Under legal pressure, L.A. county removes 1.2 million ineligible voters from rolls

by WorldTribune Staff, March 1, 2023

Los Angeles County has removed more than 1.2 million ineligible voters from its rolls since last year under the terms of a settlement agreement in a federal lawsuit Judicial Watch filed in 2017.

In the most recent of a series of progress reports to Judicial Watch, Los Angeles County confirmed that a total of 1,207,613 ineligible and inactive voters were recently removed from the rolls. Los Angeles County confirmed last year that over 634,000 of its inactive voters hadn’t voted in at least 10 years.

Judicial Watch previously detailed that Los Angeles County had allowed more than 20% of its registered voters to become inactive without removing them from the voter list.

“This long overdue voter roll clean-up of 1.2 million registrations in Los Angeles County is a historic victory and means California elections are less at risk for fraud,” said Judicial Watch President Tom Fitton. “Building on this success, Judicial Watch will continue its lawsuits and activism to clean up voter rolls and to promote and protect cleaner elections.”

Judicial Watch sued on its own behalf and on behalf of four lawfully registered voters in Los Angeles County and the Election Integrity Project California, Inc., a public interest group involved in monitoring California’s voter rolls.

Under the terms of the settlement agreement, Los Angeles County sent almost 1.6 million address confirmation notices in 2019 to voters listed as “inactive” on its voter rolls. Under the federal National Voter Registration Act (NVRA), voters who do not respond to the notices and who do not vote in the following two federal elections must be removed from the voter rolls. The settlement also required an update to the state’s online NVRA manual to make it clear that ineligible names must be removed and to notify each California county that they are obliged to do this.

Judicial Watch recently settled federal election integrity lawsuit against New York City after the city removed 441,083 ineligible names from the voter rolls and promised to take reasonable steps going forward to clean its voter registration lists.

Kentucky also removed hundreds of thousands of old registrations after it entered into a consent decree to end another Judicial Watch lawsuit.

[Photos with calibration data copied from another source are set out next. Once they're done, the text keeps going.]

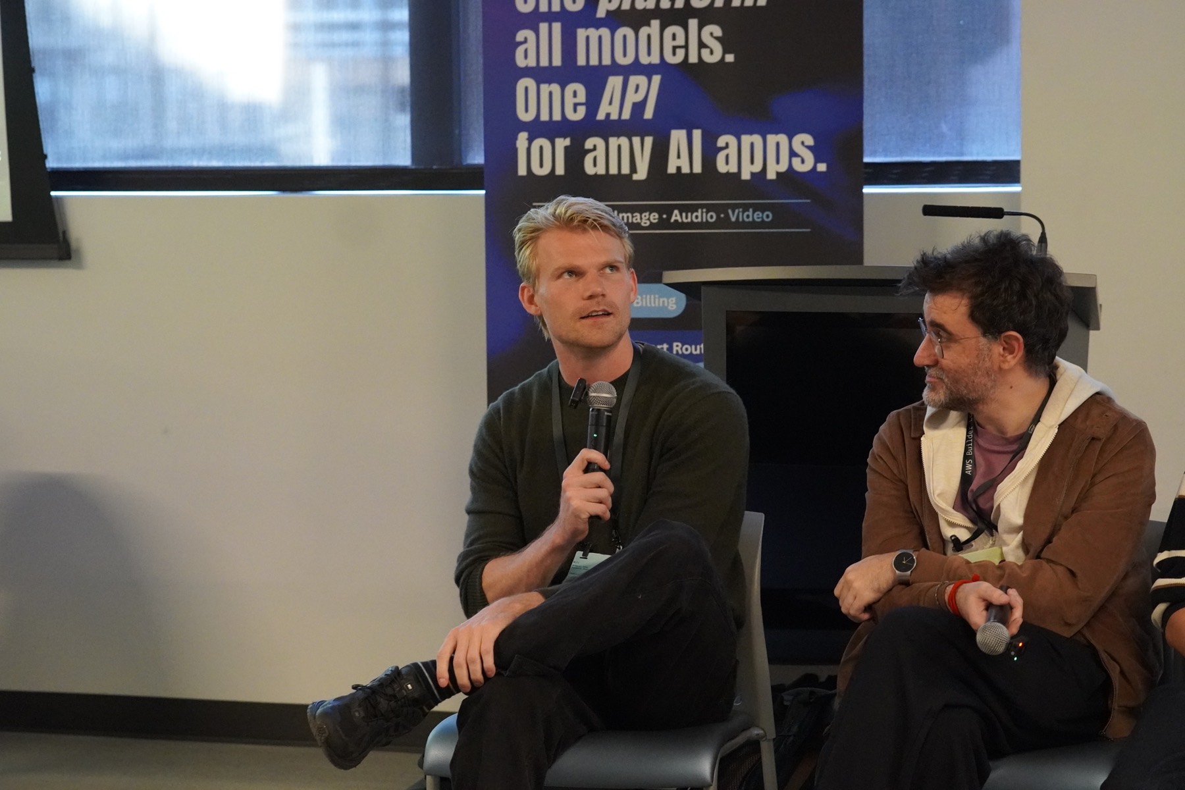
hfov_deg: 18.2
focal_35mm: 112
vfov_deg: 12.2
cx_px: 592
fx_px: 3703
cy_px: 395
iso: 6400
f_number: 3.5
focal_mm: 75
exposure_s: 1/160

In February 2022, Judicial Watch settled a voter roll clean-up lawsuit against North Carolina and two of its counties after North Carolina removed over 430,000 inactive registrations from its voter rolls.

In March 2022, a Maryland court ruled in favor of Judicial Watch’s challenge to the Democratic state legislature’s “extreme” congressional gerrymander.

In May 2022, Judicial Watch sued Illinois on behalf of Congressman Mike Bost and two other registered Illinois voters to stop state election officials from extending Election Day for 14 days beyond the date established by federal law.

Robert Popper, Judicial Watch senior attorney, leads its election law program. Popper was previously in the Voting Section of the Civil Rights Division of the Justice Department, where he managed voting rights investigations, litigations, consent decrees, and settlements in dozens of states.